An injured man rescued from a boat which sank in East Java waves to journalists from a bus in Trenggalek on 18 December 2011
Image caption Survivors spent several hours in the water and needed hospital treatment

Australia has sent a plane and a ship to help search for scores of people believed missing after a boat carrying asylum-seekers sank off Indonesia.

The boat went down on Saturday 40 nautical miles off eastern Java.

More than 30 people have been rescued but reports suggest the boat was carrying more than 200 passengers.

Australia is also sending police to investigate who organised the voyage. Those rescued said the destination was Australia's Christmas Island.

Most of the asylum-seekers were reportedly from Afghanistan and Iran. Survivors said the boat had been severely overloaded.

It is the second time a boat carrying Australia-bound asylum-seekers has sunk in two months.

'Callous disregard'

Australia's Home Affairs Minister Jason Clare said search operations would continue through the day.

"The 48-hour window is closing, it's almost been two days since the boat was sunk... the water is warm, but it's very very rough," he told Australian media.

Indonesian helicopters, a navy vessel and several fishing boats spent Sunday searching the area for any more survivors.
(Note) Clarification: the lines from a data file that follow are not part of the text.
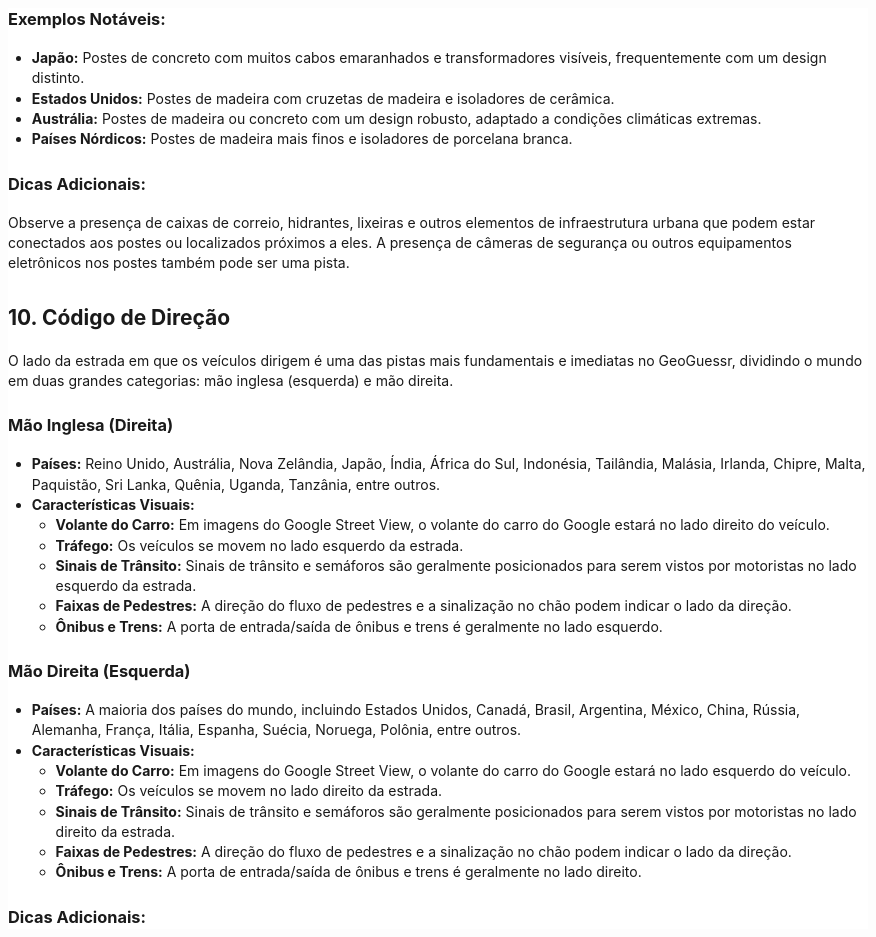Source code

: ### Exemplos Notáveis:

*   **Japão:** Postes de concreto com muitos cabos emaranhados e transformadores visíveis, frequentemente com um design distinto.
*   **Estados Unidos:** Postes de madeira com cruzetas de madeira e isoladores de cerâmica.
*   **Austrália:** Postes de madeira ou concreto com um design robusto, adaptado a condições climáticas extremas.
*   **Países Nórdicos:** Postes de madeira mais finos e isoladores de porcelana branca.

### Dicas Adicionais:

Observe a presença de caixas de correio, hidrantes, lixeiras e outros elementos de infraestrutura urbana que podem estar conectados aos postes ou localizados próximos a eles. A presença de câmeras de segurança ou outros equipamentos eletrônicos nos postes também pode ser uma pista.




## 10. Código de Direção

O lado da estrada em que os veículos dirigem é uma das pistas mais fundamentais e imediatas no GeoGuessr, dividindo o mundo em duas grandes categorias: mão inglesa (esquerda) e mão direita.

### Mão Inglesa (Direita)

*   **Países:** Reino Unido, Austrália, Nova Zelândia, Japão, Índia, África do Sul, Indonésia, Tailândia, Malásia, Irlanda, Chipre, Malta, Paquistão, Sri Lanka, Quênia, Uganda, Tanzânia, entre outros.
*   **Características Visuais:**
    *   **Volante do Carro:** Em imagens do Google Street View, o volante do carro do Google estará no lado direito do veículo.
    *   **Tráfego:** Os veículos se movem no lado esquerdo da estrada.
    *   **Sinais de Trânsito:** Sinais de trânsito e semáforos são geralmente posicionados para serem vistos por motoristas no lado esquerdo da estrada.
    *   **Faixas de Pedestres:** A direção do fluxo de pedestres e a sinalização no chão podem indicar o lado da direção.
    *   **Ônibus e Trens:** A porta de entrada/saída de ônibus e trens é geralmente no lado esquerdo.

### Mão Direita (Esquerda)

*   **Países:** A maioria dos países do mundo, incluindo Estados Unidos, Canadá, Brasil, Argentina, México, China, Rússia, Alemanha, França, Itália, Espanha, Suécia, Noruega, Polônia, entre outros.
*   **Características Visuais:**
    *   **Volante do Carro:** Em imagens do Google Street View, o volante do carro do Google estará no lado esquerdo do veículo.
    *   **Tráfego:** Os veículos se movem no lado direito da estrada.
    *   **Sinais de Trânsito:** Sinais de trânsito e semáforos são geralmente posicionados para serem vistos por motoristas no lado direito da estrada.
    *   **Faixas de Pedestres:** A direção do fluxo de pedestres e a sinalização no chão podem indicar o lado da direção.
    *   **Ônibus e Trens:** A porta de entrada/saída de ônibus e trens é geralmente no lado direito.

### Dicas Adicionais:
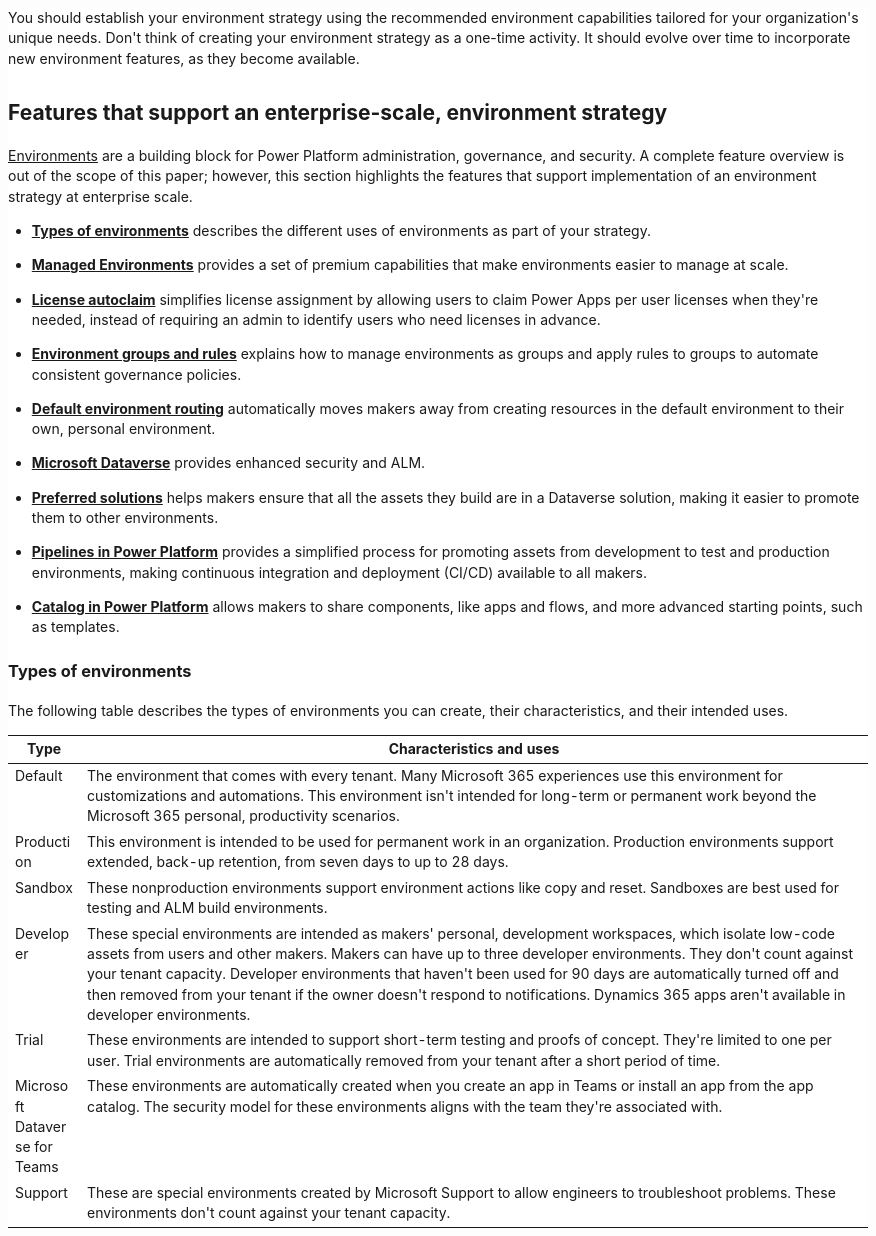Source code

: You should establish your environment strategy using the recommended environment capabilities tailored for your organization's unique needs. Don't think of creating your environment strategy as a one-time activity. It should evolve over time to incorporate new environment features, as they become available.

## Features that support an enterprise-scale, environment strategy

[Environments](/power-platform/admin/environments-overview) are a building block for Power Platform administration, governance, and security. A complete feature overview is out of the scope of this paper; however, this section highlights the features that support implementation of an environment strategy at enterprise scale.

-  [**Types of environments**](#types-of-environments) describes the different uses of environments as part of your strategy.

- [**Managed Environments**](#managed-environments) provides a set of premium capabilities that make environments easier to manage at scale.

- **[License autoclaim](#license-autoclaim)** simplifies license assignment by allowing users to claim Power Apps per user licenses when they're needed, instead of requiring an admin to identify users who need licenses in advance.

- [**Environment groups and rules**](#environment-groups-and-rules) explains how to manage environments as groups and apply rules to groups to automate consistent governance policies.

- [**Default environment routing**](#default-environment-routing) automatically moves makers away from creating resources in the default environment to their own, personal environment.

- [**Microsoft Dataverse**](#microsoft-dataverse) provides enhanced security and ALM.

- [**Preferred solutions**](#preferred-solutions) helps makers ensure that all the assets they build are in a Dataverse solution, making it easier to promote them to other environments.

- [**Pipelines in Power Platform**](#pipelines-in-power-platform) provides a simplified process for promoting assets from development to test and production environments, making continuous integration and deployment (CI/CD) available to all makers.

- [**Catalog in Power Platform**](#catalog-in-power-platform) allows makers to share components, like apps and flows, and more advanced starting points, such as templates.

### Types of environments

The following table describes the types of environments you can create, their characteristics, and their intended uses.

| **Type**                      | **Characteristics and uses**                                                                                                                                                                                                                                                                                                                                                                                                                                                     |
|-------------------------------|----------------------------------------------------------------------------------------------------------------------------------------------------------------------------------------------------------------------------------------------------------------------------------------------------------------------------------------------------------------------------------------------------------------------------------------------------------------------------------|
| Default                       | The environment that comes with every tenant. Many Microsoft 365 experiences use this environment for customizations and automations. This environment isn't intended for long-term or permanent work beyond the Microsoft 365 personal, productivity scenarios.             |
| Production                    | This environment is intended to be used for permanent work in an organization. Production environments support extended, back-up retention, from seven days to up to 28 days.       |
| Sandbox                       | These nonproduction environments support environment actions like copy and reset. Sandboxes are best used for testing and ALM build environments.                          |
| Developer                     | These special environments are intended as makers' personal, development workspaces, which isolate low-code assets from users and other makers. Makers can have up to three developer environments. They don't count against your tenant capacity. Developer environments that haven't been used for 90 days are automatically turned off and then removed from your tenant if the owner doesn't respond to notifications. Dynamics 365 apps aren't available in developer environments. |
| Trial                         | These environments are intended to support short-term testing and proofs of concept. They're limited to one per user. Trial environments are automatically removed from your tenant after a short period of time.   |
| Microsoft Dataverse for Teams | These environments are automatically created when you create an app in Teams or install an app from the app catalog. The security model for these environments aligns with the team they're associated with.        |
| Support                       | These are special environments created by Microsoft Support to allow engineers to troubleshoot problems. These environments don't count against your tenant capacity.      |
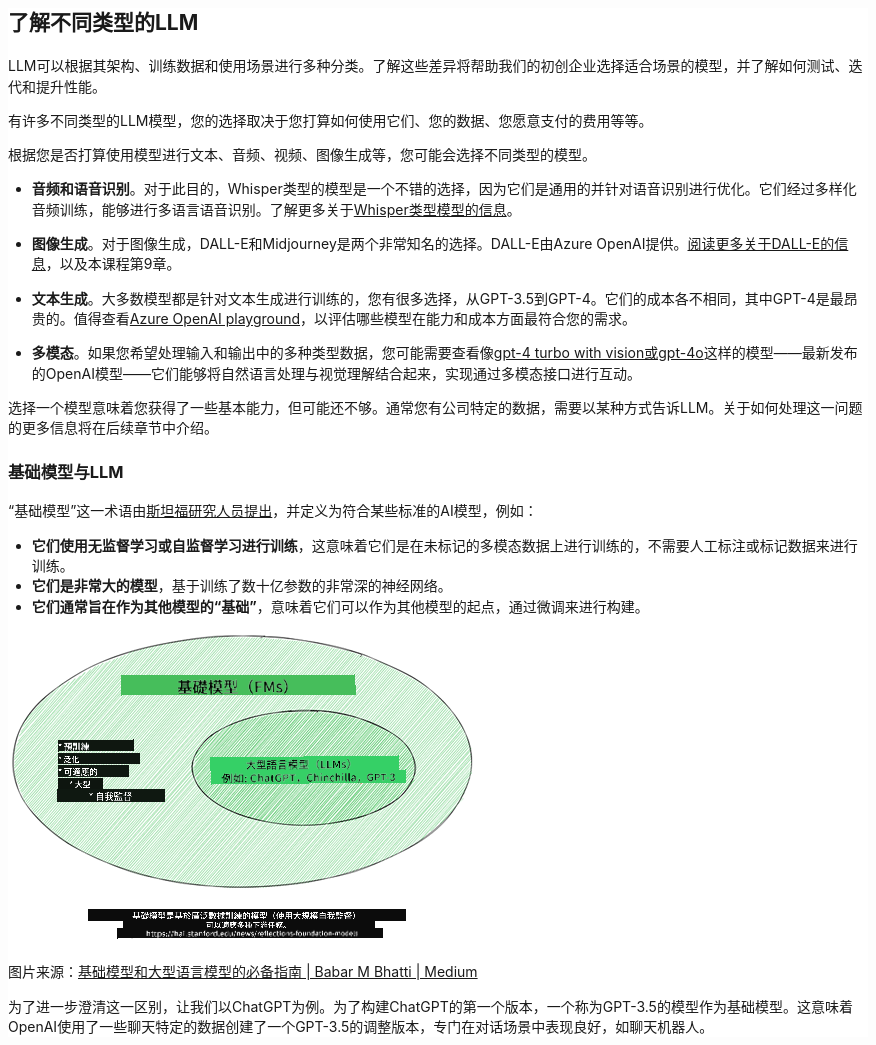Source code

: ## 了解不同类型的LLM

LLM可以根据其架构、训练数据和使用场景进行多种分类。了解这些差异将帮助我们的初创企业选择适合场景的模型，并了解如何测试、迭代和提升性能。

有许多不同类型的LLM模型，您的选择取决于您打算如何使用它们、您的数据、您愿意支付的费用等等。

根据您是否打算使用模型进行文本、音频、视频、图像生成等，您可能会选择不同类型的模型。

- **音频和语音识别**。对于此目的，Whisper类型的模型是一个不错的选择，因为它们是通用的并针对语音识别进行优化。它们经过多样化音频训练，能够进行多语言语音识别。了解更多关于[Whisper类型模型的信息](https://platform.openai.com/docs/models/whisper?WT.mc_id=academic-105485-koreyst)。

- **图像生成**。对于图像生成，DALL-E和Midjourney是两个非常知名的选择。DALL-E由Azure OpenAI提供。[阅读更多关于DALL-E的信息](https://platform.openai.com/docs/models/dall-e?WT.mc_id=academic-105485-koreyst)，以及本课程第9章。

- **文本生成**。大多数模型都是针对文本生成进行训练的，您有很多选择，从GPT-3.5到GPT-4。它们的成本各不相同，其中GPT-4是最昂贵的。值得查看[Azure OpenAI playground](https://oai.azure.com/portal/playground?WT.mc_id=academic-105485-koreyst)，以评估哪些模型在能力和成本方面最符合您的需求。

- **多模态**。如果您希望处理输入和输出中的多种类型数据，您可能需要查看像[gpt-4 turbo with vision或gpt-4o](https://learn.microsoft.com/azure/ai-services/openai/concepts/models#gpt-4-and-gpt-4-turbo-models?WT.mc_id=academic-105485-koreyst)这样的模型——最新发布的OpenAI模型——它们能够将自然语言处理与视觉理解结合起来，实现通过多模态接口进行互动。

选择一个模型意味着您获得了一些基本能力，但可能还不够。通常您有公司特定的数据，需要以某种方式告诉LLM。关于如何处理这一问题的更多信息将在后续章节中介绍。

### 基础模型与LLM

“基础模型”这一术语由[斯坦福研究人员提出](https://arxiv.org/abs/2108.07258?WT.mc_id=academic-105485-koreyst)，并定义为符合某些标准的AI模型，例如：

- **它们使用无监督学习或自监督学习进行训练**，这意味着它们是在未标记的多模态数据上进行训练的，不需要人工标注或标记数据来进行训练。
- **它们是非常大的模型**，基于训练了数十亿参数的非常深的神经网络。
- **它们通常旨在作为其他模型的“基础”**，意味着它们可以作为其他模型的起点，通过微调来进行构建。

![基础模型与LLM](../../../translated_images/FoundationModel.1b89e9d94c6a60a9af557b1c0a10faa3a55c0cbc6bb357eb144512ab833d162c.tw.png)

图片来源：[基础模型和大型语言模型的必备指南 | Babar M Bhatti | Medium](https://thebabar.medium.com/essential-guide-to-foundation-models-and-large-language-models-27dab58f7404)

为了进一步澄清这一区别，让我们以ChatGPT为例。为了构建ChatGPT的第一个版本，一个称为GPT-3.5的模型作为基础模型。这意味着OpenAI使用了一些聊天特定的数据创建了一个GPT-3.5的调整版本，专门在对话场景中表现良好，如聊天机器人。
One man told Australia's Daily Telegraph that the crew took life jackets and swam away, leaving the passengers to drown.

"They were all from Indonesia. We lost sight of them in the big waves and we never saw them again. We don't know if they were rescued," the man said.

Mr Clare said that the police team were being sent at Indonesia's request.

"You've got people smugglers that act with a callous disregard for human life and the only way to tackle this effectively if you've got police forces in Australia and in Indonesia, police forces across the region, working very closely together," he said.

Those who were rescued had spent several hours in the water and needed hospital treatment. Some told local officials they had paid several thousand dollars for passage to Christmas Island, which is Australian territory but lies close to Indonesia.

Australia has a large asylum processing centre on the island. Last year, as many as 50 asylum-seekers were killed when their boat broke up just off Christmas Island in strong seas.

Another Australia-bound boat sank off Indonesia in early November. More than 50 people were rescued but at least seven - and possibly more - people died.

Australian politicians want to put in place a system of offshore processing for asylum-seekers - something that they say will deter people from making the dangerous journey to Australia by boat.

But a government plan to swap asylum-seekers arriving by boat with 4,000 UN-recognised refugees from Malaysia was ruled unlawful, because Malaysia has not signed UN refugee conventions.